On Tuesday, the authorities released another six men, whose arrests in 2005 led to the adoption of sanctions by the European Union, which have since been lifted temporarily.
The releases come ahead of a high-level meeting between Cuba and Spain at which Havana will seek the permanent end of EU sanctions. The six freed men are Lazaro Alonso Roman, Manuel Perez Soria, Elio Enrique Chavez Ramon, Jose Diaz Silva, Emilio Leyva Perez and Dulian Ramirez Ballester.
While buoyed by the releases, opposition groups in Havana warned against over-interpreting their significance, noting that most had served their full terms.
They contrasted the releases with the recent sentencing of two other men at closed trials, one for a term of 12 years for writing anti-government graffiti on public buildings, distributing critical literature and exposing state secrets.
None of those freed this week were among the 75 journalists and critics arrested in a crackdown in March 2003 that sparked worldwide condemnation of Havana. Of those, 16 have been freed but only for medical reasons.
"We don't see anything special in this," said Elizardo Sanchez of the Commission for Human Rights and National Reconciliation, a group in Havana barely tolerated by the regime. Of Mr Perez, he added: "We are happy for his release, but he is coming into the streets of a country under a government that doesn't respect any civil, political and economic rights."

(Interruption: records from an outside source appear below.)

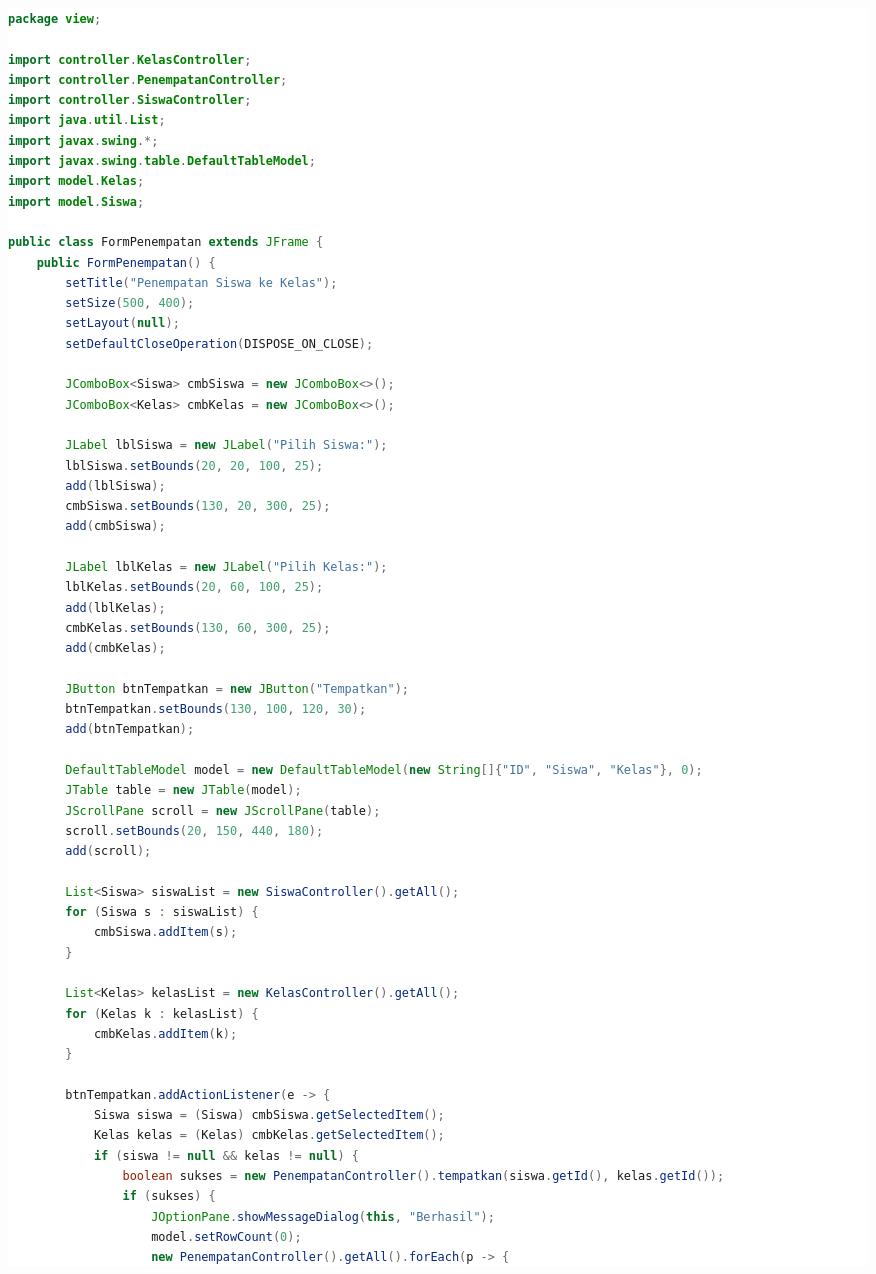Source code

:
 ```java
package view;

import controller.KelasController;
import controller.PenempatanController;
import controller.SiswaController;
import java.util.List;
import javax.swing.*;
import javax.swing.table.DefaultTableModel;
import model.Kelas;
import model.Siswa;

public class FormPenempatan extends JFrame {
    public FormPenempatan() {
        setTitle("Penempatan Siswa ke Kelas");
        setSize(500, 400);
        setLayout(null);
        setDefaultCloseOperation(DISPOSE_ON_CLOSE);

        JComboBox<Siswa> cmbSiswa = new JComboBox<>();
        JComboBox<Kelas> cmbKelas = new JComboBox<>();

        JLabel lblSiswa = new JLabel("Pilih Siswa:");
        lblSiswa.setBounds(20, 20, 100, 25);
        add(lblSiswa);
        cmbSiswa.setBounds(130, 20, 300, 25);
        add(cmbSiswa);

        JLabel lblKelas = new JLabel("Pilih Kelas:");
        lblKelas.setBounds(20, 60, 100, 25);
        add(lblKelas);
        cmbKelas.setBounds(130, 60, 300, 25);
        add(cmbKelas);

        JButton btnTempatkan = new JButton("Tempatkan");
        btnTempatkan.setBounds(130, 100, 120, 30);
        add(btnTempatkan);

        DefaultTableModel model = new DefaultTableModel(new String[]{"ID", "Siswa", "Kelas"}, 0);
        JTable table = new JTable(model);
        JScrollPane scroll = new JScrollPane(table);
        scroll.setBounds(20, 150, 440, 180);
        add(scroll);

        List<Siswa> siswaList = new SiswaController().getAll();
        for (Siswa s : siswaList) {
            cmbSiswa.addItem(s);
        }

        List<Kelas> kelasList = new KelasController().getAll();
        for (Kelas k : kelasList) {
            cmbKelas.addItem(k);
        }

        btnTempatkan.addActionListener(e -> {
            Siswa siswa = (Siswa) cmbSiswa.getSelectedItem();
            Kelas kelas = (Kelas) cmbKelas.getSelectedItem();
            if (siswa != null && kelas != null) {
                boolean sukses = new PenempatanController().tempatkan(siswa.getId(), kelas.getId());
                if (sukses) {
                    JOptionPane.showMessageDialog(this, "Berhasil");
                    model.setRowCount(0);
                    new PenempatanController().getAll().forEach(p -> {
```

Fathoming the true intentions of the Cuban government remains difficult with Raul Castro in control. He took over last July after his brother Fidel, founder of the revolution, had what appears to have been botched intestinal surgery.
Months later the true condition of Fidel remains obscured in mystery. Pictures were released of a more robust looking Fidel in a tracksuit during a meeting with Chinese government officials last Friday. It has since emerged that the meeting took place inside a Havana hospital.
Observers in Washington believe that it is unlikely that he will return to power given the length of his illness. "An 80-year-old man who ... still wears a tracksuit when he meets with foreign dignitaries suggests this is an extremely serious illness still," one official said.
According to human rights and opposition groups there are nearly 300 dissidents imprisoned in Cuba for political reasons. The regime continues to assert that there are no political prisoners behind bars except for those it considers counter-revolutionary mercenaries in the pay of the United States.
Human rights groups are meanwhile continuing to highlight the cases of two men recently sentenced.
One, Rolando Jimenez, is reported to have been given a 12-year prison term last weekend at a closed trial, from which his family was barred. He did not have a defence lawyer and has already spent four years in prison.
Earlier this month, an independent journalist, Oscar Sanchez, was reportedly sentenced to four years in prison after being charged with alleged, " social dangerousness".
Mr Sanchez had been writing about dissidents in Cuba and was apparently arrested on 13 April and tried the same day.
Free Elian !!!
I suspect this is sufficient for the EU to release the sanctions.